-- DATASET ENTRIES --
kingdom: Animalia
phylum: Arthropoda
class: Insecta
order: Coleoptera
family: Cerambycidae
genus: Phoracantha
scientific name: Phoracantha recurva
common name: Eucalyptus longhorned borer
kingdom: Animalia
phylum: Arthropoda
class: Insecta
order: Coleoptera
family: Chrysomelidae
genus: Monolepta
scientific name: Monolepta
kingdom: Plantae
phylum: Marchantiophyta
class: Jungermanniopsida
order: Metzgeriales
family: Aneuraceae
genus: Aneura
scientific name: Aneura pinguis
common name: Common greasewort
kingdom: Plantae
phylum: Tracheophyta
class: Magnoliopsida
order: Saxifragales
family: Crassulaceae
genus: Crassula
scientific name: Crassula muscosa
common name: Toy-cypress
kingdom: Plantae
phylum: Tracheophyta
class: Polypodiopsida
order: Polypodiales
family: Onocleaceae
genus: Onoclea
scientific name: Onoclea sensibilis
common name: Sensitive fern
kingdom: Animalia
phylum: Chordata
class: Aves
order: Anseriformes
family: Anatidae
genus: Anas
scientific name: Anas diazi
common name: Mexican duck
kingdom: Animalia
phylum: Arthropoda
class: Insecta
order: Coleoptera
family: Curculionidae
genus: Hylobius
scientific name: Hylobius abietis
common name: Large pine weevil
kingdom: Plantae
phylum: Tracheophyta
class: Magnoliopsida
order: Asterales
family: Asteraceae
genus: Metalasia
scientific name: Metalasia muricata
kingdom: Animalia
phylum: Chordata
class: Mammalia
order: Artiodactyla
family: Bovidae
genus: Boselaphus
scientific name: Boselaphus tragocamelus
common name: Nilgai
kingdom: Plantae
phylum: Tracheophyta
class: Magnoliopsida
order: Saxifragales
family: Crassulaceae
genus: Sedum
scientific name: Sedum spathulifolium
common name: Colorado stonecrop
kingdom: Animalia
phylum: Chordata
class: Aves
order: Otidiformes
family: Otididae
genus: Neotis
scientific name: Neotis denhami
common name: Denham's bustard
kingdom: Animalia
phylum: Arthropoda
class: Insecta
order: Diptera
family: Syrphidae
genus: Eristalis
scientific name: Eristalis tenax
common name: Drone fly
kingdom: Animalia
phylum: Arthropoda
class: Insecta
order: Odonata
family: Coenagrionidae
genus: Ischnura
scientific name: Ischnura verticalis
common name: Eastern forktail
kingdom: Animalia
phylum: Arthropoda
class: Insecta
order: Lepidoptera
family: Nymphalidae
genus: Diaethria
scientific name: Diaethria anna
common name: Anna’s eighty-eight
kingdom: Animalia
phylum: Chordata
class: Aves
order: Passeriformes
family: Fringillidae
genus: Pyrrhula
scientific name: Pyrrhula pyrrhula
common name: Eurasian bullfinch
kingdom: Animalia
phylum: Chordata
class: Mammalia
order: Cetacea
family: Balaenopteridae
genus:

-- AIM OF THE TASK --
Return every line of the material above, unchanged.

-- TASK SOLUTION --
kingdom: Animalia
phylum: Arthropoda
class: Insecta
order: Coleoptera
family: Cerambycidae
genus: Phoracantha
scientific name: Phoracantha recurva
common name: Eucalyptus longhorned borer
kingdom: Animalia
phylum: Arthropoda
class: Insecta
order: Coleoptera
family: Chrysomelidae
genus: Monolepta
scientific name: Monolepta
kingdom: Plantae
phylum: Marchantiophyta
class: Jungermanniopsida
order: Metzgeriales
family: Aneuraceae
genus: Aneura
scientific name: Aneura pinguis
common name: Common greasewort
kingdom: Plantae
phylum: Tracheophyta
class: Magnoliopsida
order: Saxifragales
family: Crassulaceae
genus: Crassula
scientific name: Crassula muscosa
common name: Toy-cypress
kingdom: Plantae
phylum: Tracheophyta
class: Polypodiopsida
order: Polypodiales
family: Onocleaceae
genus: Onoclea
scientific name: Onoclea sensibilis
common name: Sensitive fern
kingdom: Animalia
phylum: Chordata
class: Aves
order: Anseriformes
family: Anatidae
genus: Anas
scientific name: Anas diazi
common name: Mexican duck
kingdom: Animalia
phylum: Arthropoda
class: Insecta
order: Coleoptera
family: Curculionidae
genus: Hylobius
scientific name: Hylobius abietis
common name: Large pine weevil
kingdom: Plantae
phylum: Tracheophyta
class: Magnoliopsida
order: Asterales
family: Asteraceae
genus: Metalasia
scientific name: Metalasia muricata
kingdom: Animalia
phylum: Chordata
class: Mammalia
order: Artiodactyla
family: Bovidae
genus: Boselaphus
scientific name: Boselaphus tragocamelus
common name: Nilgai
kingdom: Plantae
phylum: Tracheophyta
class: Magnoliopsida
order: Saxifragales
family: Crassulaceae
genus: Sedum
scientific name: Sedum spathulifolium
common name: Colorado stonecrop
kingdom: Animalia
phylum: Chordata
class: Aves
order: Otidiformes
family: Otididae
genus: Neotis
scientific name: Neotis denhami
common name: Denham's bustard
kingdom: Animalia
phylum: Arthropoda
class: Insecta
order: Diptera
family: Syrphidae
genus: Eristalis
scientific name: Eristalis tenax
common name: Drone fly
kingdom: Animalia
phylum: Arthropoda
class: Insecta
order: Odonata
family: Coenagrionidae
genus: Ischnura
scientific name: Ischnura verticalis
common name: Eastern forktail
kingdom: Animalia
phylum: Arthropoda
class: Insecta
order: Lepidoptera
family: Nymphalidae
genus: Diaethria
scientific name: Diaethria anna
common name: Anna’s eighty-eight
kingdom: Animalia
phylum: Chordata
class: Aves
order: Passeriformes
family: Fringillidae
genus: Pyrrhula
scientific name: Pyrrhula pyrrhula
common name: Eurasian bullfinch
kingdom: Animalia
phylum: Chordata
class: Mammalia
order: Cetacea
family: Balaenopteridae
genus:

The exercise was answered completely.